MISO earlier this month warned of “increased risk of temporary, controlled outage” — brownouts.
Ameren opted out of the nuclear subsidy/carbon mitigation program, so consumers in its service area won’t get the rebate even as they’re contending with both overall high energy prices and high “capacity” prices, a cost that ensures there’s enough energy capacity at times of peak demand, such as hot summer days.
“It’s gonna be bad, it’s going to be very bad,” Kolata said.
CUB has not “done the math completely” but Kolata said the estimate is that Ameren consumers could be on the hook for around $40 more a month, or an extra $500 a year.
“It’s very, very significant,” he said.
Energy matters are an issue in the governor’s race.
The Public Interest Research Group, Illinois PIRG, said Illinois lawmakers erred with CEJA by not erasing the formula rates ComEd is again using to push through the $199 million delivery rate increase.
“As the cost of energy rises and consumers deal with the worst inflation in decades, ComEd is rewarding itself with rate hikes and massive profits off of its unaccountable spending,” said Illinois PIRG director Abe Scarr in an April 15 statement. “Unfortunately, the Illinois General Assembly whiffed when it had the chance to pass meaningful utility reform in 2021.”
Meanwhile, Republicans accuse Pritzker of contributing to the spike in costs via CEJA giving gas-and-coal-powered plants deadlines to shutter, such that they’re closing early — decreasing energy supply and driving up wholesale prices.
GOP candidate Richard Irvin’s campaign said in a press release that Pritzker “rushed a radical total phase-out of fossil fuel power plants with massive spending and facility closures to begin over the next few years” and that the “rapid closure of coal-fired power plants in favor of less-reliable renewable energy sources has made the Midwest’s energy grid less resilient.”
But Mitchell said the law allows for new natural gas plants to come online as long as they meet emissions conditions, and that “will help with some of this crunch.”

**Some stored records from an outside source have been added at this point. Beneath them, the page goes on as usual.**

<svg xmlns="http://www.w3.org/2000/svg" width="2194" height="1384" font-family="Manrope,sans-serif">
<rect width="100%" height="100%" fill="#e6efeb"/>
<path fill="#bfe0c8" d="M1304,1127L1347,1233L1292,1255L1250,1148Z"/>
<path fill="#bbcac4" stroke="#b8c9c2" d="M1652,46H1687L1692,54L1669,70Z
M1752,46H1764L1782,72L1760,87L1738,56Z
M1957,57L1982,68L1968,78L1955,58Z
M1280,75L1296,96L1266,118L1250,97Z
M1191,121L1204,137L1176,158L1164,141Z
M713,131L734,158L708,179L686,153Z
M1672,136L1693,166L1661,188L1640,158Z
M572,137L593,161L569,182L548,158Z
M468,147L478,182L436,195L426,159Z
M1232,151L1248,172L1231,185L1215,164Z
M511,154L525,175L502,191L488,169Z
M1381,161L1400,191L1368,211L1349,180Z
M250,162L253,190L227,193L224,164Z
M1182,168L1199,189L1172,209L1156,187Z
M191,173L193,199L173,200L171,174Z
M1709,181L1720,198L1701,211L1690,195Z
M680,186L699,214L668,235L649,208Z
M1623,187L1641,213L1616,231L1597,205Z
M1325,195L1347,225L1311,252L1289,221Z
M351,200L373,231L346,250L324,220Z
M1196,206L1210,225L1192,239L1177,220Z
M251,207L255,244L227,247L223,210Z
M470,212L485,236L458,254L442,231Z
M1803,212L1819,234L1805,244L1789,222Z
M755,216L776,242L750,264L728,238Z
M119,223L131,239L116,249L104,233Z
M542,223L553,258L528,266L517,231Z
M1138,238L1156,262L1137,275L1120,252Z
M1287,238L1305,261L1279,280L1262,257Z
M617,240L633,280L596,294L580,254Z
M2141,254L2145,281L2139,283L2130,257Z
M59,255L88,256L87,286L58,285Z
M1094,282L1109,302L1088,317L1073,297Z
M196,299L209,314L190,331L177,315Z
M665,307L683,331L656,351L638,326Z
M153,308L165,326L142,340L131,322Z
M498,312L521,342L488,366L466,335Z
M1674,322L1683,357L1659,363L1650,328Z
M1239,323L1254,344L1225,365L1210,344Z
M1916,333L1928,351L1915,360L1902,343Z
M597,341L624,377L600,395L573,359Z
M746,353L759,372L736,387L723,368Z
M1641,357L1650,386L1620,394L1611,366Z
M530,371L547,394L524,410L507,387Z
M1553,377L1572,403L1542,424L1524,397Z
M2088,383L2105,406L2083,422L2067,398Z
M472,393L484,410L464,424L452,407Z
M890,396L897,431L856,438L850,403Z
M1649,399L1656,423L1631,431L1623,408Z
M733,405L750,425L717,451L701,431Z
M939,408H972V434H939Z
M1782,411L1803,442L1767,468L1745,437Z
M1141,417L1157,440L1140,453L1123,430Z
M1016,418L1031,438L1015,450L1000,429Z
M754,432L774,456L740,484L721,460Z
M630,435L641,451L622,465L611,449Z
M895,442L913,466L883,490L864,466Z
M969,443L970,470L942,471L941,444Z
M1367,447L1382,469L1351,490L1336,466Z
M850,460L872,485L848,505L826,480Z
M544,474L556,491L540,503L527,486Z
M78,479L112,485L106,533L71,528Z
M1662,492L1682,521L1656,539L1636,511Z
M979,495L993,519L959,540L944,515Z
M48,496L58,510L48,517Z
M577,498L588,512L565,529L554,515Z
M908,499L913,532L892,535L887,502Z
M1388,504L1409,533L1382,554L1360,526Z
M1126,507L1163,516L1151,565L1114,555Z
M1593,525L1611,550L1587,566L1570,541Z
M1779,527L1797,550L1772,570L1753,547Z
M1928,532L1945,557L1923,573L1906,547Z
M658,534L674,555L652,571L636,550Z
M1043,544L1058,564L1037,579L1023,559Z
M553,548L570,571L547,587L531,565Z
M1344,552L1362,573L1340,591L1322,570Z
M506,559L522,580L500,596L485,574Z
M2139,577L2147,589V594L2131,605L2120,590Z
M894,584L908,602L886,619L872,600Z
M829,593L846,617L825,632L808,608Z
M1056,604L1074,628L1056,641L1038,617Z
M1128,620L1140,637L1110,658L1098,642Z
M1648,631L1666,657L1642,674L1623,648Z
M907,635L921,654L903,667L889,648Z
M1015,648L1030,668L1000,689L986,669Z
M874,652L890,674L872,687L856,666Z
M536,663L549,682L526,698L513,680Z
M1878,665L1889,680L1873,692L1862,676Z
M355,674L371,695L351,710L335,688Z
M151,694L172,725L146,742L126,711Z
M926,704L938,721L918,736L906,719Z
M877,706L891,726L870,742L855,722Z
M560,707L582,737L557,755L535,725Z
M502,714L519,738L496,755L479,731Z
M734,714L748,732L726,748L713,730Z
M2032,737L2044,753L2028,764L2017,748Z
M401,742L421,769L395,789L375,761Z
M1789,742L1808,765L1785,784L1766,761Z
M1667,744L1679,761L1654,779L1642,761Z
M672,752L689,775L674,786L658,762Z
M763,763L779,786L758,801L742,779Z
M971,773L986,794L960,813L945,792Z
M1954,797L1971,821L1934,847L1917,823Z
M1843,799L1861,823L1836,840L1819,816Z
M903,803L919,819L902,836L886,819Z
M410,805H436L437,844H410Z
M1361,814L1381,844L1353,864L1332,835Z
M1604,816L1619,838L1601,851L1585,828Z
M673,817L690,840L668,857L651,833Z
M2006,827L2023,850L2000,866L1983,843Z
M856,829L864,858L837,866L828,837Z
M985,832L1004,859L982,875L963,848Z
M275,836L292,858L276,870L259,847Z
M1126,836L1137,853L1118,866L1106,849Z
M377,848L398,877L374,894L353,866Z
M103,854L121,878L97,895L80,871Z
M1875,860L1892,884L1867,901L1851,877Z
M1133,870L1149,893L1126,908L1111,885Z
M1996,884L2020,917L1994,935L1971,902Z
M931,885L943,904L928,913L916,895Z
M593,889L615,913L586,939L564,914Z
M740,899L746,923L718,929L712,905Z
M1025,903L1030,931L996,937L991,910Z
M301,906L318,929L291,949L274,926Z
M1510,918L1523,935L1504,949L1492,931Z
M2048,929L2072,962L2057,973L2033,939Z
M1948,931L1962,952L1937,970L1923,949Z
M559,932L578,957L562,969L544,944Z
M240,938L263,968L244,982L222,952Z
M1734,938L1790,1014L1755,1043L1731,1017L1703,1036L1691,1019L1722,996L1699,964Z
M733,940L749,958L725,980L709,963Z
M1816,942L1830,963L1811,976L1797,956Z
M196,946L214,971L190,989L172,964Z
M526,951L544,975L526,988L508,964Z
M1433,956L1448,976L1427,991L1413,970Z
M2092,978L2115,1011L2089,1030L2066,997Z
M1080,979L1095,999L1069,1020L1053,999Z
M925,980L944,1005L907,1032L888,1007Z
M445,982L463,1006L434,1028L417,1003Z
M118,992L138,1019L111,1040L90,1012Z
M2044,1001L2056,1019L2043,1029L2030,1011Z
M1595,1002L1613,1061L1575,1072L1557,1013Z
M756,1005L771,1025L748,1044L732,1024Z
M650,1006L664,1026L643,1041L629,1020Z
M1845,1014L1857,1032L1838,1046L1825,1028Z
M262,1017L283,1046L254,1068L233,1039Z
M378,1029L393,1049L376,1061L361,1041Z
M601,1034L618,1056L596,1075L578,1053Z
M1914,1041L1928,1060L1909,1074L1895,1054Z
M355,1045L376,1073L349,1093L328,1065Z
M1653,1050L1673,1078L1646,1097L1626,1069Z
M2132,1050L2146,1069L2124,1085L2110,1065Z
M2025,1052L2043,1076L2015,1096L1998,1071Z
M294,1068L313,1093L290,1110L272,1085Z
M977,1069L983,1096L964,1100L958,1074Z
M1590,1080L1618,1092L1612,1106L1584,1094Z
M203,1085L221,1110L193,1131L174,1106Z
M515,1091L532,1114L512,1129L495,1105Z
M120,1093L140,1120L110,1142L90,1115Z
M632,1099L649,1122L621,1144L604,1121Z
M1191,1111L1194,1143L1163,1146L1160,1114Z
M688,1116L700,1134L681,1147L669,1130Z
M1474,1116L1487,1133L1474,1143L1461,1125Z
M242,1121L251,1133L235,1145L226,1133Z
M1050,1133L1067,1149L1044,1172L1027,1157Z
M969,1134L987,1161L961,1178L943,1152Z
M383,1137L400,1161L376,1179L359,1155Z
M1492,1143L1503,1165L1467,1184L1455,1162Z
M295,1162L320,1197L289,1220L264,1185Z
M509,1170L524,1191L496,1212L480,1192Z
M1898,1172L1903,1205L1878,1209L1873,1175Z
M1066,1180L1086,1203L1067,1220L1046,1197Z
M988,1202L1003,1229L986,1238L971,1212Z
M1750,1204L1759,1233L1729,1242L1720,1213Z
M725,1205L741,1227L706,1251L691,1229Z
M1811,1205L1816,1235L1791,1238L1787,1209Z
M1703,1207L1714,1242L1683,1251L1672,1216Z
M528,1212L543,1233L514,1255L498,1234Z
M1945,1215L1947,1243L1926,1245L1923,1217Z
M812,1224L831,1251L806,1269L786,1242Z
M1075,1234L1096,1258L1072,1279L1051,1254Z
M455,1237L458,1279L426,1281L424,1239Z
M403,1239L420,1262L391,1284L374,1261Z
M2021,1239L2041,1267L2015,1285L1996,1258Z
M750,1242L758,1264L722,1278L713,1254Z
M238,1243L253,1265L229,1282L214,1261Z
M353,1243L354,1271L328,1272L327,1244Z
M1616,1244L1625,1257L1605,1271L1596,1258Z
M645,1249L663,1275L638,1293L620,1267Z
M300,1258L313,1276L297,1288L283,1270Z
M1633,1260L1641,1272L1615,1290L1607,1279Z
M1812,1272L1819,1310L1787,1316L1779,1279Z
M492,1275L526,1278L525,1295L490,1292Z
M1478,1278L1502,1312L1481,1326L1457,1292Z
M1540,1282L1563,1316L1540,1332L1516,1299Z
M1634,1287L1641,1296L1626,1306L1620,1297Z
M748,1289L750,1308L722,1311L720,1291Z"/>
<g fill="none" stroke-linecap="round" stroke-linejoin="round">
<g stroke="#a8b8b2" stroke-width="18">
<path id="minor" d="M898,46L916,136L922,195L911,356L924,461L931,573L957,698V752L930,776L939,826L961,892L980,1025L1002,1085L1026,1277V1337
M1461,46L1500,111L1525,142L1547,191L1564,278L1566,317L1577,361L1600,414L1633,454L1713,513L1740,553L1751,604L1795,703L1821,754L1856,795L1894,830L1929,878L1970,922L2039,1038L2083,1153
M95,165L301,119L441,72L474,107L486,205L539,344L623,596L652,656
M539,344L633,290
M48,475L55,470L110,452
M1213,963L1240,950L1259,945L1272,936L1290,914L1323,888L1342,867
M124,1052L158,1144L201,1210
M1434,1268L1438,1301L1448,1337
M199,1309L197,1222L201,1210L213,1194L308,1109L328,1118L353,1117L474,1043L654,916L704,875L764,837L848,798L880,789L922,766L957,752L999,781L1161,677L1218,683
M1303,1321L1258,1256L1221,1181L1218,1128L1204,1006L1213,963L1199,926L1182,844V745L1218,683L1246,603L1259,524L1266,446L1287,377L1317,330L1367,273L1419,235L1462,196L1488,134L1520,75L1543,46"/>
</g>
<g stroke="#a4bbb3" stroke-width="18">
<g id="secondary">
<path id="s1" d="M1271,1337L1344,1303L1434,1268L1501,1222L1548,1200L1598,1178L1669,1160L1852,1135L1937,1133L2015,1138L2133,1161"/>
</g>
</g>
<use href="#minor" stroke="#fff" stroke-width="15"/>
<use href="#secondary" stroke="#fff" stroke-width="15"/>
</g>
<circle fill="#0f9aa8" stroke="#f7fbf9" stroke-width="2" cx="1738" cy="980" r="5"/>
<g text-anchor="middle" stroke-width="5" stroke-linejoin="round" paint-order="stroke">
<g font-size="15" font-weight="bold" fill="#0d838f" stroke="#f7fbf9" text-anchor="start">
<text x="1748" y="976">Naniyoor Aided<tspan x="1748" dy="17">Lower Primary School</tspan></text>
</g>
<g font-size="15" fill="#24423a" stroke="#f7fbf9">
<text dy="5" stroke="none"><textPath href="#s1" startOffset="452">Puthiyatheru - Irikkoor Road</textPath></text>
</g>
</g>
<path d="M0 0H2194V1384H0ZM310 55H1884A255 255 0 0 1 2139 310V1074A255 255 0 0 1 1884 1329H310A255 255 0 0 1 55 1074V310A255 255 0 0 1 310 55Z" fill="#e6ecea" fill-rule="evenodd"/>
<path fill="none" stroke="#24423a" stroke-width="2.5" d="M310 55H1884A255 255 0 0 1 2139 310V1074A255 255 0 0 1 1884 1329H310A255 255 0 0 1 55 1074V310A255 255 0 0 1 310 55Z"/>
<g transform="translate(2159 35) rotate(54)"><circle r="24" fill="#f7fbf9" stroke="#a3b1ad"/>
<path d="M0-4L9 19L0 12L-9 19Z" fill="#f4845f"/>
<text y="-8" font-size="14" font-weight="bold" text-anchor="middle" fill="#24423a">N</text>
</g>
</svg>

He said coal plants had been closing long before the renewable energy law.
“Coal was already on its way out. Natural gas prices, and the cheapness of it until we got to this spike, are what sent those economics down the drain,” Mitchell said. “We need to focus on the energy of the future.”
Mitchell said includes brining large-scale solar projects onto the grid.
That will take time, as projects secure funders and receive required approvals.
Kolata also said Illinois should in the short-term look for opportunities to bring relief to downstate consumers, potentially by dedicating remaining COVID federal funding to them and enrolling customers in energy efficiency programs that could cut their usage and therefore costs.